И тогда я вскочил – и в проём – и уж в зале ищу – как собака, ищу – чтоб вцепиться, втащить, о прощенье заставить молить – на коленях молить! Неужели ушёл? Он не должен уйти! Здесь он, здесь! Да, часы пронеслись – но он здесь! И искал – и увидел. Схватил, потащил. Тот ответно схватил, ловко выкрутил руку, и, прижатому к стенке, прошипел: «Что, сдурел?» Только так я ответил: «Пойдём!», что пошёл – без вопросов пошёл. И вошли – и лицом их к лицу!.. Только там – пустота. Убежала. Зачем? Неужели решила: удрал? Как последний подлец!.. Боже мой! Я же предал её. Как мальчишка, дурак, сгоряча. Не сказал, что вернусь, чтоб ждала. Руки ей целовал, как Иуда. Подлец!.. И вот тут я обмяк, и почти повалился на стул, и схватился за грудь… Под язык! Но, похоже, что зря. За предательство – кара. Сдыхай! И вот тут: мысль – не мысль – смутный образ: она. Видел, видел её – краем глаза, в зале, возле картин. Трепыхаясь в железных руках – уловил тень движенья – и вдруг понял сейчас: да ведь это она устремилась помочь. А потом, увидав, что не надо, ушла. Может, видеть его не желала, не считала достойным узнать. И мне тоже молчать? Всё же исповедь, тайна – хоть я и не поп. Извиниться? Сказать – обознался? Только он – боевой офицер и разведчик, и сам рвался на фронт из больничного рая. И своих подчинённых берёг. Не могу до конца презирать, хоть во многом он гад! И, каким бы он ни был – пусть знает о ней! И я что-то ему расскажу – хоть, конечно, не всё… Рассосалась таблетка, остыл. Он с волненьем смотрел: «Чем помочь? Может, вызвать врача?» – «Подожди. Посиди. Отойдёт – объясню» …И к портретам повёл. И, смотря на портрет, в рассечённое шрамом лицо, а порой – на него – объяснил. Он стал бледным, уверенность спала с лица – и такая вдруг боль заструилась из глаз! И тяжёлый, большой человек вдруг упал на колени, – я б не стал – это слишком картинно – но такой уж он был, – и поклоном земным поклонился портрету – и не крикнул, а выдавил слово: «Прости!» …И простила она.

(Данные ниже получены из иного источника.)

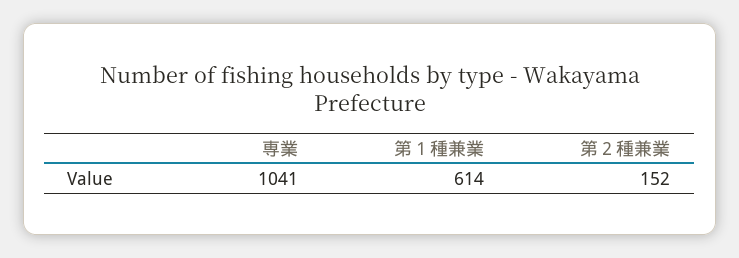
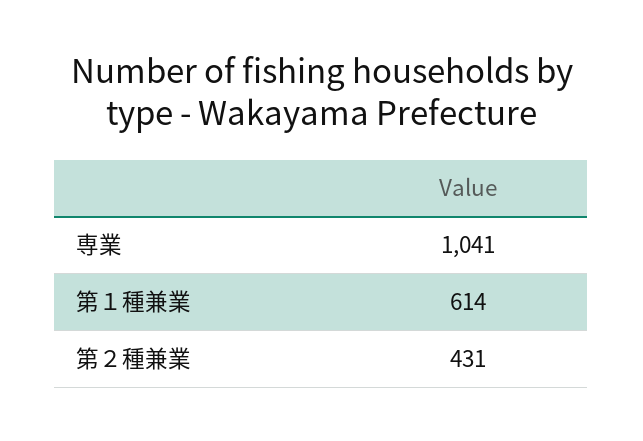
第２種兼業: 152 -> 431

Словно что-то мелькнуло в лице – и ещё стал иконней портрет – и добрей и живей всех икон. И ещё с большей силой тянулись обрубки людей в оживляющий свет – с фронтового рисунка напротив. Я теперь понимал, кто они. И я знал, что в их страшных, обрубленных жизнях, в искорёженных лицах с глазами и без – под завалами грязи и мрака трепетал огонёк, не давая сомкнуться всевластию тьмы. И, пока он стоял перед ней, я без слов отдал долг человеку с резким, властным лицом – и, слегка склонив голову, в мыслях молвил: «Спасибо!»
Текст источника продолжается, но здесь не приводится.